Teenager's second police chase in two months ended with fence crash and foot chase
A teenage tearaway who led police on two high-speed chases through the Black Country in less than two months has been spared jail.
Tyrelle Harris led the officers on alarmingly dangerous pursuits speeding down busy carriageways on the wrong side of the road forcing other motorists to take evasive action, Wolverhampton Crown Court heard.
The 18-year-old ignored an order to stop from a police patrol that saw him overtaking a line of traffic in Powis Avenue, Tipton, at around 4pm on May 25, said Mr Alexander Barbour, prosecuting.
Harris reached 50mph in a 30 zone as the silver Renault Clio hurtled down Walker Street and careered over speed bumps before clipping a kerb in Horseley Road, continued the prosecutor.
He went down a one-way street in the wrong direction leaving motorists frantically trying to get out of his way and rushed the wrong way round the Great Bridge traffic island.
Then the teenager raced head on into oncoming traffic at 65mph on the wrong side of the road, scraping past a double decker bus, went through two red lights and headed down another one-way road in the opposite direction before police ruled the four-mile pursuit too dangerous and it was abandoned.
The car was dumped soon afterwards and Harris was later traced and arrested.
He was given bail and was next seen by police on July 10 driving a Vauxhall Astra along Birmingham New Road towards the M5 junction at 60mph shortly before midnight.

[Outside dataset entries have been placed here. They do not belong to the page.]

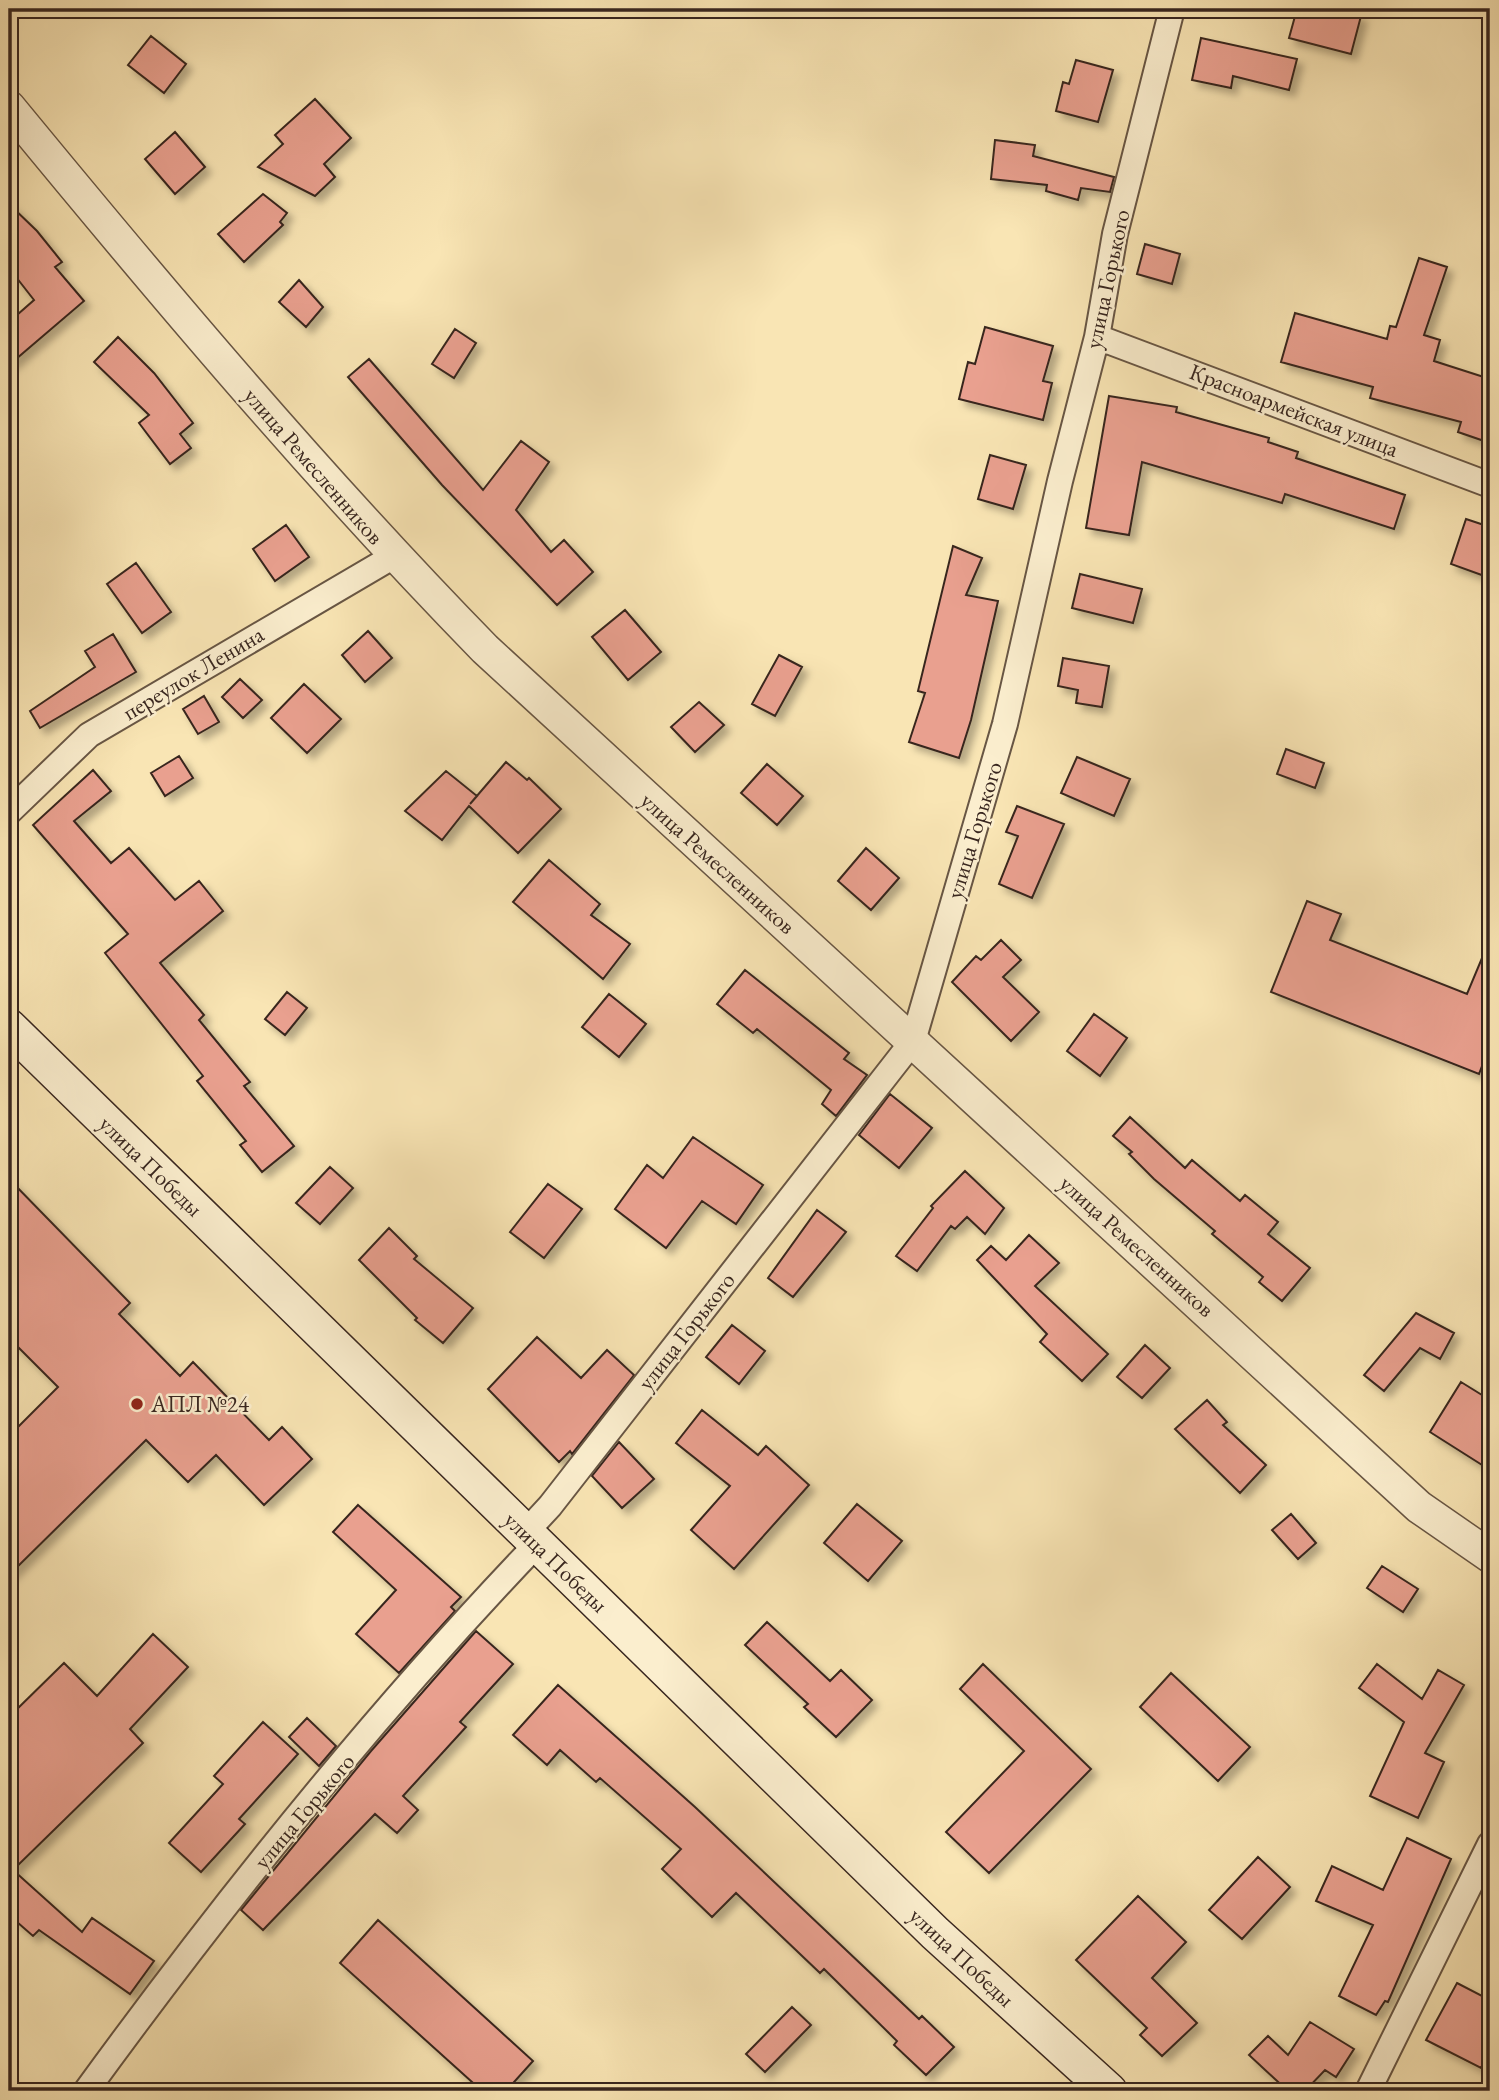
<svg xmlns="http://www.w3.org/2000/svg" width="1499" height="2100" font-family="'EB Garamond',serif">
	<defs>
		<filter id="shadow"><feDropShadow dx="6" dy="6" stdDeviation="3.5" flood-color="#0004"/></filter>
	</defs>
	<rect width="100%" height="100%" fill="#f9e5b4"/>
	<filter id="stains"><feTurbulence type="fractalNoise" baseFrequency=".00286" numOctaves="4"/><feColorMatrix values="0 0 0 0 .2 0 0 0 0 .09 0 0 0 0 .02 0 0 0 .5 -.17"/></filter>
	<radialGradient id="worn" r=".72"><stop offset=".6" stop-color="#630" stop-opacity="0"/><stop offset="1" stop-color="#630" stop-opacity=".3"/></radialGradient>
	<path fill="#e9a08f" stroke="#38261f" stroke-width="2" filter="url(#shadow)" d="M 1297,9 L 1334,9 L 1361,16 L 1351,54 L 1289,38 Z
		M 151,36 L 186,64 L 164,93 L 128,65 Z
		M 1201,38 L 1297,59 L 1289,90 L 1233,76 L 1231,88 L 1192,80 Z
		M 1076,60 L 1113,70 L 1098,122 L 1056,111 L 1063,82 L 1069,84 Z
		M 315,99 L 351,138 L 324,164 L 335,177 L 315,196 L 258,167 L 283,144 L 275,135 Z
		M 175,132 L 205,167 L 175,194 L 145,159 Z
		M 995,140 L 1035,145 L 1033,156 L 1114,177 L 1110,192 L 1081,188 L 1078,200 L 1046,191 L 1047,185 L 991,179 Z
		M 263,194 L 287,213 L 280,222 L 283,225 L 244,262 L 218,234 Z
		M 9,204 L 37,231 L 62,262 L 55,267 L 84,301 L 9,365 L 9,322 L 34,300 L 9,268 Z
		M 1145,244 L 1180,254 L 1172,284 L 1137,274 Z
		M 1419,258 L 1447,267 L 1424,335 L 1440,340 L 1434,361 L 1490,379 L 1490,443 L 1458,432 L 1461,422 L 1370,398 L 1373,387 L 1281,362 L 1295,313 L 1387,339 L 1390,326 L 1396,327 Z
		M 299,280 L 323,307 L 306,327 L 279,302 Z
		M 985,327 L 1053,346 L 1043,381 L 1052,383 L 1043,420 L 959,399 L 968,362 L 975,364 Z
		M 455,329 L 476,343 L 454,378 L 432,364 Z
		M 118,337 L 154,373 L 193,423 L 180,434 L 191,448 L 170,464 L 139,423 L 149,415 L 94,362 Z
		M 369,359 L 483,490 L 521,441 L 549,462 L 516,510 L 551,552 L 564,540 L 593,572 L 557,605 L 442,485 L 348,377 Z
		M 1109,396 L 1177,407 L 1176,412 L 1269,438 L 1268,442 L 1298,452 L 1296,458 L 1405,495 L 1394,529 L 1285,494 L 1282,503 L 1142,462 L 1129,535 L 1086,528 Z
		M 990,455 L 1026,465 L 1013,509 L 978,499 Z
		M 1466,519 L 1490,527 L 1490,578 L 1451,564 Z
		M 286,525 L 309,557 L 275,581 L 253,549 Z
		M 953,546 L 982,558 L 966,595 L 998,601 L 971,720 L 959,758 L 909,742 L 925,693 L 918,691 Z
		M 136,563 L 171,612 L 142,633 L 107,584 Z
		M 1080,574 L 1142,589 L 1133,623 L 1072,608 Z
		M 625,610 L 661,652 L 628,680 L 592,637 Z
		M 368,631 L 392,658 L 365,682 L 342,655 Z
		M 113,634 L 136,672 L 40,728 L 30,711 L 95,667 L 85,651 Z
		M 779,655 L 802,667 L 775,716 L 752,704 Z
		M 1063,658 L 1109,666 L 1102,707 L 1076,703 L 1078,690 L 1058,686 Z
		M 240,679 L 262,700 L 243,718 L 222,697 Z
		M 304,684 L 341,719 L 307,753 L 271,718 Z
		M 204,696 L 219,722 L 198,734 L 183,709 Z
		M 699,702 L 724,725 L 695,752 L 671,727 Z
		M 1286,749 L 1324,763 L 1315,788 L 1277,774 Z
		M 179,756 L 193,778 L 165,796 L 151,773 Z
		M 1077,757 L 1130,779 L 1114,816 L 1061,793 Z
		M 506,762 L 527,780 L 529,778 L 561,809 L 518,853 L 469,806 L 442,840 L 405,811 L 446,771 L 477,796 L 470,804 Z
		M 767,764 L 803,796 L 777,825 L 741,793 Z
		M 93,770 L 111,791 L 74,821 L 111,863 L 129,848 L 175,900 L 199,881 L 223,911 L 160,963 L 204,1015 L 199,1020 L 250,1082 L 244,1086 L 294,1146 L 262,1172 L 240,1145 L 246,1141 L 197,1081 L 203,1076 L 105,953 L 128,934 L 33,825 Z
		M 1017,806 L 1064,824 L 1032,898 L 999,884 L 1018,836 L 1006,832 Z
		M 866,848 L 899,878 L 871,910 L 838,881 Z
		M 549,860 L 600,904 L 591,915 L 630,944 L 603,979 L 513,902 Z
		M 1307,901 L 1341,914 L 1330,940 L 1467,994 L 1490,939 L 1490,1045 L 1479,1074 L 1271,992 Z
		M 1001,940 L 1021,960 L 1003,977 L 1039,1012 L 1011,1041 L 952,982 L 976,956 L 981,960 Z
		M 745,970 L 849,1053 L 844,1059 L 867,1075 L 836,1116 L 822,1104 L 831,1090 L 757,1029 L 753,1033 L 717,1004 Z
		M 287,992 L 307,1008 L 285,1035 L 265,1019 Z
		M 609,994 L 646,1024 L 619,1057 L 582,1027 Z
		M 1094,1014 L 1127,1038 L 1100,1076 L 1067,1051 Z
		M 890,1094 L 932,1128 L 899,1168 L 859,1135 Z
		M 1130,1117 L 1185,1168 L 1192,1160 L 1240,1201 L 1245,1195 L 1278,1222 L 1268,1234 L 1310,1268 L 1282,1301 L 1259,1282 L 1263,1277 L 1212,1234 L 1215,1231 L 1154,1179 L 1129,1154 L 1132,1152 L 1113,1136 Z
		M 693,1137 L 763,1185 L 736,1224 L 702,1201 L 666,1248 L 615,1209 L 647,1165 L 663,1178 Z
		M 330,1167 L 353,1188 L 320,1224 L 296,1203 Z
		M 965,1171 L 1004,1208 L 985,1234 L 967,1217 L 955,1229 L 951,1226 L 917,1271 L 896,1256 L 933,1208 L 931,1206 Z
		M 9,1179 L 130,1303 L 119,1314 L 180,1376 L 193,1362 L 269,1440 L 282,1427 L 312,1459 L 264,1505 L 216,1455 L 188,1482 L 146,1440 L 9,1575 L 9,1436 L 58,1387 L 9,1338 Z
		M 548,1184 L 582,1209 L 544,1258 L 510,1232 Z
		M 817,1210 L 846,1232 L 793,1297 L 768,1278 Z
		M 389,1228 L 417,1256 L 414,1259 L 473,1308 L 443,1343 L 415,1320 L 417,1318 L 359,1260 Z
		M 1029,1235 L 1059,1263 L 1035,1286 L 1108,1354 L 1082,1381 L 1040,1342 L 1047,1334 L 977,1260 L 991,1246 L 1006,1260 Z
		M 1416,1313 L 1454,1333 L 1440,1359 L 1420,1348 L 1384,1391 L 1364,1375 Z
		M 732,1325 L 765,1351 L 739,1384 L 706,1357 Z
		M 537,1337 L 581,1378 L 607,1350 L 634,1375 L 572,1454 L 570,1451 L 559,1462 L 488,1389 Z
		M 1145,1345 L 1170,1368 L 1142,1398 L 1117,1377 Z
		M 1461,1382 L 1490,1400 L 1490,1470 L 1430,1432 Z
		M 1207,1400 L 1227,1422 L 1223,1425 L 1266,1465 L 1240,1493 L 1175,1429 Z
		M 702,1410 L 758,1455 L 766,1446 L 809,1485 L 734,1569 L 691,1530 L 730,1486 L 676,1443 Z
		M 619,1442 L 654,1479 L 622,1508 L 592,1476 Z
		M 857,1504 L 902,1541 L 868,1581 L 824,1543 Z
		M 358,1505 L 461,1597 L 451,1607 L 455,1611 L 399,1673 L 356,1634 L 396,1590 L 333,1532 Z
		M 1291,1514 L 1316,1543 L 1298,1559 L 1272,1530 Z
		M 1382,1566 L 1418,1589 L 1403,1612 L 1367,1588 Z
		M 767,1622 L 830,1681 L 841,1670 L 872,1700 L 836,1737 L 804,1707 L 808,1704 L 745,1645 Z
		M 476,1631 L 513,1664 L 460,1722 L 466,1727 L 403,1796 L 418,1810 L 397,1833 L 375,1814 L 263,1930 L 241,1910 L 371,1751 Z
		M 153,1634 L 188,1667 L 130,1729 L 143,1743 L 13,1870 L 82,1932 L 92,1918 L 154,1961 L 130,1994 L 39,1930 L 33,1936 L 9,1915 L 9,1717 L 64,1663 L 97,1696 Z
		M 983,1664 L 1091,1769 L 989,1873 L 946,1832 L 1024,1751 L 960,1689 Z
		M 1377,1664 L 1422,1699 L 1438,1670 L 1464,1685 L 1425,1753 L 1444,1762 L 1418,1818 L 1370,1796 L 1404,1722 L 1359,1688 Z
		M 1171,1673 L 1250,1747 L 1218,1781 L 1140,1707 Z
		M 558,1685 L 695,1807 L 919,2019 L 922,2016 L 954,2047 L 926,2075 L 894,2045 L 897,2041 L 824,1969 L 820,1973 L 736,1893 L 712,1917 L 662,1869 L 681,1849 L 600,1778 L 596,1782 L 560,1750 L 547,1765 L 513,1735 Z
		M 307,1718 L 336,1746 L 319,1766 L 289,1737 Z
		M 263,1722 L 298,1754 L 239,1819 L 245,1824 L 201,1872 L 169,1843 L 223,1784 L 214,1776 Z
		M 1407,1838 L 1451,1859 L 1388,2002 L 1385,2001 L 1376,2015 L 1339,1996 L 1373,1925 L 1316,1901 L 1332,1866 L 1383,1890 Z
		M 1258,1857 L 1290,1887 L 1242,1939 L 1209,1910 Z
		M 1138,1896 L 1186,1942 L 1152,1978 L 1197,2023 L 1162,2056 L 1140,2035 L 1147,2028 L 1076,1960 Z
		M 378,1920 L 533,2061 L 506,2091 L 482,2091 L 340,1963 Z
		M 1457,1983 L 1490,2000 L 1490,2050 L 1481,2068 L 1426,2040 Z
		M 792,2007 L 811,2025 L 765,2072 L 746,2054 Z
		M 1310,2022 L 1354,2049 L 1336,2077 L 1325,2070 L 1305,2091 L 1288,2091 L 1249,2055 L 1268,2036 L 1288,2055 Z"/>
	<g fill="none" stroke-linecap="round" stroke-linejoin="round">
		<g stroke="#685644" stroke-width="28">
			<path id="minor" d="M 1097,337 L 1490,485
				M 9,812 L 89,735 L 394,556
				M 526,1532 L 550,1506 L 913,1041 L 1005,724 L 1060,481 L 1097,337 L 1115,234 L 1172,9
				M 86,2091 C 225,1900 374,1714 538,1543
				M 1368,2091 L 1490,1844"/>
		</g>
		<g stroke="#685644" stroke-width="35">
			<path id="tertiary" d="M 9,107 C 162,293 317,477 485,649 L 1419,1507 L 1490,1556"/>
		</g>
		<g stroke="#38261f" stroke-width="38">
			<path id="secondary" d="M 9,1027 L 935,1933 L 1109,2091"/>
		</g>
		<use href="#minor" stroke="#fbeece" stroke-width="24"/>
		<use href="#tertiary" stroke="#fbeece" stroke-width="32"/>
		<use href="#secondary" stroke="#fbeece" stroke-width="35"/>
	</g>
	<circle fill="#8f2418" stroke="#fbeece" stroke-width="2.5" cx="137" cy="1404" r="7"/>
	<g text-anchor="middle" stroke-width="5" stroke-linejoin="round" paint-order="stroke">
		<g font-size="23" fill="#38261f" stroke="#fbeece">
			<text transform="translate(1107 279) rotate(-78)" y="8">улица Горького</text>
			<text transform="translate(1294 410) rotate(21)" y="8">Красноармейская улица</text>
			<text transform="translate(314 466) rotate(49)" y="8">улица Ремесленников</text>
			<text transform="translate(193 673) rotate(-31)" y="8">переулок Ленина</text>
			<text transform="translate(974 830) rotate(-73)" y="8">улица Горького</text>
			<text transform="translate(718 863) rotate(42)" y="8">улица Ремесленников</text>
			<text transform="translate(151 1166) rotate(44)" y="8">улица Победы</text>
			<text transform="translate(1137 1246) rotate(42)" y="8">улица Ремесленников</text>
			<text transform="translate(686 1331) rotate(-52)" y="8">улица Горького</text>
			<text transform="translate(556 1562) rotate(44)" y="8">улица Победы</text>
			<text transform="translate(304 1811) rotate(-50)" y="8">улица Горького</text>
			<text transform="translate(962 1957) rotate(43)" y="8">улица Победы</text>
		</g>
		<g font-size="23" fill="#38261f" stroke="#fbeece" text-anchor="start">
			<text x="151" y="1412">АПЛ №24</text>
		</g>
	</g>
	<rect width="1499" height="2100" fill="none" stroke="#f9e5b4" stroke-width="35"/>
	<rect x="10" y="10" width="1478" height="2079" fill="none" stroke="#38261f" stroke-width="3.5"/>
	<rect x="18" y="18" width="1464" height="2065" fill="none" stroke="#38261f" stroke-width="2"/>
	<rect width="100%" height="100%" filter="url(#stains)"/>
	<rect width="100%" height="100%" fill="url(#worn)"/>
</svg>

He refused to stop, went down a road on the wrong carriageway, reached 78mph while heading towards Smethwick before losing control and colliding with a fence after a six-mile pursuit, said Mr Barbour. He fled on foot but was caught by police.
Simon Williams, defending, conceded the driving had been very bad but pointed out Harris had been held in custody for four months, the equivalent of an eight-month jail term, while waiting for the case to be heard.
The defendant, from Beddoe Close, Tipton, admitted two offences of dangerous driving and was told by Judge Martin Jackson: "On each occasion you were fortunate not to have killed yourself or somebody else."
He agreed that eight months detention would have been the likely sentence and, since it had already been served, gave the teenager a two-year community order with 120 hours unpaid work and a three-month night time curfew.